Oregon currently has 44 certified School Based Health Centers with more being planned. In Jackson County, Ashland has had a center for 19 years. Crater High School has a health center and Butte Falls, Prospect and Jewett Elementary are in phase 2 in the development of centers.
The issue will be on the agenda for the Aug. 12 board of directors meeting.
The second major topic of discussion was Club West’s desire to donate the funding for a multi-purpose room at White Mountain, which could also be used for wrestling.
Club representatives, including Bob Bergen, Tony Stormberg and contractor Travis Hoppes addressed the board.
Club West President Bob Bergen said he did a presentation to Eagle Point and White Mountain at a meet outlining what Club West was prepared to do. The first school to step forward wanting the room was WMMS. Club West has $60,000 for the metal 43 x 61 ft. structure. Bergen said they discovered later the layout at EPMS wouldn’t permit the structure they are prepared to build and noted EPMS can use the high school wrestling facility. But, the delegation pointed out, they do have $60,000 for EPMS.
There was discussion between Hoppes and D9 Maintenance Supervisor Ken Gruenwald regarding some of the issues in the permitting process.
Hoppes said he was not ready to seek permits until the board of directors formally approved the project, but he did intend to have more discussion with the county planning department regarding their requirements.
Board chair Scott Grissom said, “we want to do this.” He said he thought they should move forward even if the building can’t quite be finished. He said he thought the district should be willing to kick in a little money if there wasn’t quite enough money to meet some permitting requirements.
Supt. Cynda Rickert asked that the board keep in mind that if they chose to put money toward something, they need to remember the people in the district who have lost their jobs.
Grissom read some of the standards to be a good board member, primarily addressing the two new board members. He also announced that he wanted work sessions at 6:30 and that there would be at least one a month as he began to appoint the committees he has previously said he wanted.

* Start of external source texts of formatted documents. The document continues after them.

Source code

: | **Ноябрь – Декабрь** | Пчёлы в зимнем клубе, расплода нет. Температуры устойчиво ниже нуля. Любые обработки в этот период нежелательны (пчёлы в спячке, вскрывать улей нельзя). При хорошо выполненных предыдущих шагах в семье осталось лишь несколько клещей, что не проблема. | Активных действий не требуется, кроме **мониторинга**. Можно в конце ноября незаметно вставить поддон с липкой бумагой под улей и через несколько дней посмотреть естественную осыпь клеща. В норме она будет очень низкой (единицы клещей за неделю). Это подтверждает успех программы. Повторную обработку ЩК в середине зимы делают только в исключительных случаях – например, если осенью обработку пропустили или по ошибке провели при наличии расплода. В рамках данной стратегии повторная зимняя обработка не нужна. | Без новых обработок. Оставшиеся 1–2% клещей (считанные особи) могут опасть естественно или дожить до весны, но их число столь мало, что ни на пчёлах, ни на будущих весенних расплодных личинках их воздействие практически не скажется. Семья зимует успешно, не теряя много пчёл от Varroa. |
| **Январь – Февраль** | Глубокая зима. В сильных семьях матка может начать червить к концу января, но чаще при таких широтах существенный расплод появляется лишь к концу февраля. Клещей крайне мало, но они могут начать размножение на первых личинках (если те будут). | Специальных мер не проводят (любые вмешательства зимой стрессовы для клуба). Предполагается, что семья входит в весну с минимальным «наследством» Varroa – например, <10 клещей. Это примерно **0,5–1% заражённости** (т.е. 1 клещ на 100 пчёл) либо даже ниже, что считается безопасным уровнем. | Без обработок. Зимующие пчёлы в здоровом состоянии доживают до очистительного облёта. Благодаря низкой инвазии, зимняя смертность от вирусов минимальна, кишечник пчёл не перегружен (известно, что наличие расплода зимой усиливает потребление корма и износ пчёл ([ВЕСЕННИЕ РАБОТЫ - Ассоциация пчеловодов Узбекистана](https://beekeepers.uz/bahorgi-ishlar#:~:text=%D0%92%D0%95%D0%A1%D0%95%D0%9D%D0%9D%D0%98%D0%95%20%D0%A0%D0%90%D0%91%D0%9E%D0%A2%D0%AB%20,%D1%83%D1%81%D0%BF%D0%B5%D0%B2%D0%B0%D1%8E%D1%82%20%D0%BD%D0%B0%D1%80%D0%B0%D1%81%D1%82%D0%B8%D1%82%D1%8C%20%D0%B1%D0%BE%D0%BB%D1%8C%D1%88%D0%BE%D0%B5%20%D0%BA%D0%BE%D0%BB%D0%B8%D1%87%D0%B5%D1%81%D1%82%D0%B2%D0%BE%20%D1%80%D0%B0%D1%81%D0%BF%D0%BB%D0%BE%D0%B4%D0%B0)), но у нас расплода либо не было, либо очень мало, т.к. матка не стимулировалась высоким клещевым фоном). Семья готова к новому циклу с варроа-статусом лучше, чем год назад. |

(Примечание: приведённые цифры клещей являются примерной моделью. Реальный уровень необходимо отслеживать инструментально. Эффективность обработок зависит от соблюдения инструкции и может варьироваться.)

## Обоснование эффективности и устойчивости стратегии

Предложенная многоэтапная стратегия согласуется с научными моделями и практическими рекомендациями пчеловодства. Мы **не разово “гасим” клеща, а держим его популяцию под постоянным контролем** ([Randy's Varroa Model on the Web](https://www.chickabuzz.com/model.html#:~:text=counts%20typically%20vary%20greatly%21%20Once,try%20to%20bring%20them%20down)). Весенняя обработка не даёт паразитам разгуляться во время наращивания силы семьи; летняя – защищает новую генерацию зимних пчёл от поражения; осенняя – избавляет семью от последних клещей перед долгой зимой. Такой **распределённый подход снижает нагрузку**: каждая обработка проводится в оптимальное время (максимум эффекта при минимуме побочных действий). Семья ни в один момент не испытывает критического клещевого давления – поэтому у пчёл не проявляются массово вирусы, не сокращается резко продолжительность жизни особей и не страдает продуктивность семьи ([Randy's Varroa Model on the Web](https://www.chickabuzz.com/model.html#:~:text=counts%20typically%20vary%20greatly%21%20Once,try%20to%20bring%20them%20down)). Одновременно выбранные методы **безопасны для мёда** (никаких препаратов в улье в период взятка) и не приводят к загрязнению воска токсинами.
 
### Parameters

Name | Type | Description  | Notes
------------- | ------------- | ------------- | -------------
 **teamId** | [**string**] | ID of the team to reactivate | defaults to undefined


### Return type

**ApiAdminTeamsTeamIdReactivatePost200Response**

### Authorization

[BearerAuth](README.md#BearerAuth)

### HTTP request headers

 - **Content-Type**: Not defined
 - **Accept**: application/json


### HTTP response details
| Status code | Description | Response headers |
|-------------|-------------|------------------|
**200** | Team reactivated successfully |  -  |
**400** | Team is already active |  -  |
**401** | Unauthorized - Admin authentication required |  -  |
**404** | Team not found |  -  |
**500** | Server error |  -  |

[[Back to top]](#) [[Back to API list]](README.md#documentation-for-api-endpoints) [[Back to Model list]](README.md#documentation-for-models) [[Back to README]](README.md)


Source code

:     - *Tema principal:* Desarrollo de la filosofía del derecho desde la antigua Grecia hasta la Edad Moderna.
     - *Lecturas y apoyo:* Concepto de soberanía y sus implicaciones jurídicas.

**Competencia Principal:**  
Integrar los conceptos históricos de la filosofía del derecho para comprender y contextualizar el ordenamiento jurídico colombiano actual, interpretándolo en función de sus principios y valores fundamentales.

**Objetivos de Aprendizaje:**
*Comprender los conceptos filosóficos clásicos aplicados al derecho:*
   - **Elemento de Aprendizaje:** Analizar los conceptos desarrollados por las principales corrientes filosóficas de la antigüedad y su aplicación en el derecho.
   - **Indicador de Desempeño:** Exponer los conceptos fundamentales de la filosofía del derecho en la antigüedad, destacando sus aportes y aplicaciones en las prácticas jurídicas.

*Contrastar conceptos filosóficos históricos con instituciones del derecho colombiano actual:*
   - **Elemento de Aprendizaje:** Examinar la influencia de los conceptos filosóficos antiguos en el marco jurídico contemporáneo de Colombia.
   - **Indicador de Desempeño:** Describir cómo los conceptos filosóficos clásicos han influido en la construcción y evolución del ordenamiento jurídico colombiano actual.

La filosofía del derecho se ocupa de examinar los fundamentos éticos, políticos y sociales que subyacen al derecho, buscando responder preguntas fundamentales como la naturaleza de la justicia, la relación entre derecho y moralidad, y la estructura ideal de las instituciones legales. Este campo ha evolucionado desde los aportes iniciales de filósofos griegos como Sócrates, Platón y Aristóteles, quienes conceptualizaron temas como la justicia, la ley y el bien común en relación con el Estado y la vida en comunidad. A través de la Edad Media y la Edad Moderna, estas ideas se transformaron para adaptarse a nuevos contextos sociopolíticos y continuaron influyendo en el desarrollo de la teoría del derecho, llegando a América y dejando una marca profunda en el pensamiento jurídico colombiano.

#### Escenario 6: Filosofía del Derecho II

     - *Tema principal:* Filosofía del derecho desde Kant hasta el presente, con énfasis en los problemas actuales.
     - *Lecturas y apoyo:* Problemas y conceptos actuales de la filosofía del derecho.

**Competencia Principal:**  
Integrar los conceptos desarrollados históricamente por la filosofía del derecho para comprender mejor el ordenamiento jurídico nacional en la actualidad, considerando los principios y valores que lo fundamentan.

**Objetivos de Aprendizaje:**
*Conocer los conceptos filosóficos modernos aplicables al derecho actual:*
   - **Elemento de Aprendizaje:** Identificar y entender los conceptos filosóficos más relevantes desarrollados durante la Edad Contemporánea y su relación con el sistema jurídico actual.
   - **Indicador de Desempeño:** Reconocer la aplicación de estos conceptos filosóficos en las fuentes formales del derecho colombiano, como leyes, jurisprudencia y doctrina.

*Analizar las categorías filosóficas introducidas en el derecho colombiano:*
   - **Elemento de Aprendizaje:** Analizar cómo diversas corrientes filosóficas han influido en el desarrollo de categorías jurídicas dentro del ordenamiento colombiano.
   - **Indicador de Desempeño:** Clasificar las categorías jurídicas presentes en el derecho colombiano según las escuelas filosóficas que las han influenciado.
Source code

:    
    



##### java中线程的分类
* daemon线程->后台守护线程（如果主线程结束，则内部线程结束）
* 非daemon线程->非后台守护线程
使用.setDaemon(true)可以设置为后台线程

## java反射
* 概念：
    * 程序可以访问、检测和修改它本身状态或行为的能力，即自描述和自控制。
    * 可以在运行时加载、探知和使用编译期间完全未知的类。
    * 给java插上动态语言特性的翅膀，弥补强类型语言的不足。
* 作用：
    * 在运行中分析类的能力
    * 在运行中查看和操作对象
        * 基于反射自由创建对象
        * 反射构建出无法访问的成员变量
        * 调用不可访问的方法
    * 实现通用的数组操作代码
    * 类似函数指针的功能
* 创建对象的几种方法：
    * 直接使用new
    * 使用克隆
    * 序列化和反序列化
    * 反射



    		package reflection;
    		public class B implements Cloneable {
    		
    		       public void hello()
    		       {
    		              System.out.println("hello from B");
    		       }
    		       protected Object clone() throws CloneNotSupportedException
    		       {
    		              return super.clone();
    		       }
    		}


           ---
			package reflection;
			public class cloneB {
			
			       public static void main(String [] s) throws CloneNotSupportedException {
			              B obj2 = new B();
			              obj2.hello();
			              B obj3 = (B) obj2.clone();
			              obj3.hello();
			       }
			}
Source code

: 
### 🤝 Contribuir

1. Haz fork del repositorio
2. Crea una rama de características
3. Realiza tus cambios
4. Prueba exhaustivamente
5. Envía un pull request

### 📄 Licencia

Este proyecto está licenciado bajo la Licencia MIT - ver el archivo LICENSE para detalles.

Grisson also brought up concern over the use of the District 9 logo. He specially addressed a flier, which he handed out which he said had the names of four board candidates on it for the May 19 election, along with the names of three groups and a disclaimer, which said Paid for by James Wilson. The return address said: Community Elections Committee, School Board Candidates, School District #9, Eagle Point, OR 97524. Although it did not give the district’s official address, Grissom pointed out that it gave the appearance of being sanctioned by the district. And, in addition, the logo used by District 9 was used.
“It is mostly the responsibility of the School District #9 board and administration to protect against the inappropriate use of our school district’s logo an return address. This statement is based on information given by an investigator at the Secretary of State Elections Division,” said information handed out at the workshop.
Based on the information presented, apparently there is an investigation going on regarding possible election law violation.
Supt. Rickert recommended the board move forward and not get caught up in the past. Mannenbach and Grissom felt the issue needed to be addressed. It appeared there was general agreement that a process to inform candidates in the future of election regulations was needed. Members said unless a committee is formed, a candidate does not receive the rules for candidacy.